**WHAT TO DO**:
The reply should contain every entry exactly as given, with no pictures in it.

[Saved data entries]

==*==

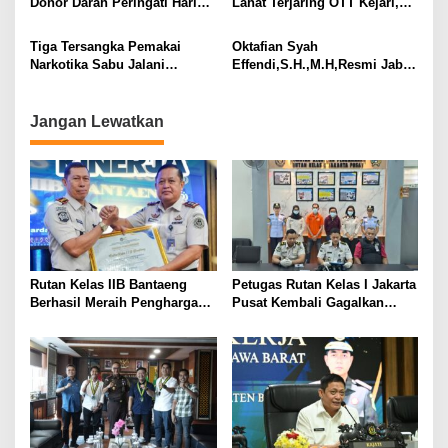
Donor Darah Peringati Harlah
Lahat Terjaring OTT Kejari,
Kejaksaan RI ke-80
Diduga Terlibat Pungli Rp60
Juta Lebih
Tiga Tersangka Pemakai
Oktafian Syah
Narkotika Sabu Jalani
Effendi,S.H.,M.H,Resmi Jabat
Rehabilitas, Ini Kata Kajari
Kepala Kejaksaan Negeri OKU
Timur
Jangan Lewatkan
Rutan Kelas IIB Bantaeng
Petugas Rutan Kelas I Jakarta
Berhasil Meraih Penghargaan
Pusat Kembali Gagalkan
Capaian Kinerja Terbaik II
Penyelundupan Diduga Sabu
Semester I Tahun 2026
yang Disembunyikan di
Pakaian Dalam Pengunjung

==*==

**YOUR RESPONSE**:
Donor Darah Peringati Harlah
Lahat Terjaring OTT Kejari,
Kejaksaan RI ke-80
Diduga Terlibat Pungli Rp60
Juta Lebih
Tiga Tersangka Pemakai
Oktafian Syah
Narkotika Sabu Jalani
Effendi,S.H.,M.H,Resmi Jabat
Rehabilitas, Ini Kata Kajari
Kepala Kejaksaan Negeri OKU
Timur
Jangan Lewatkan
Rutan Kelas IIB Bantaeng
Petugas Rutan Kelas I Jakarta
Berhasil Meraih Penghargaan
Pusat Kembali Gagalkan
Capaian Kinerja Terbaik II
Penyelundupan Diduga Sabu
Semester I Tahun 2026
yang Disembunyikan di
Pakaian Dalam Pengunjung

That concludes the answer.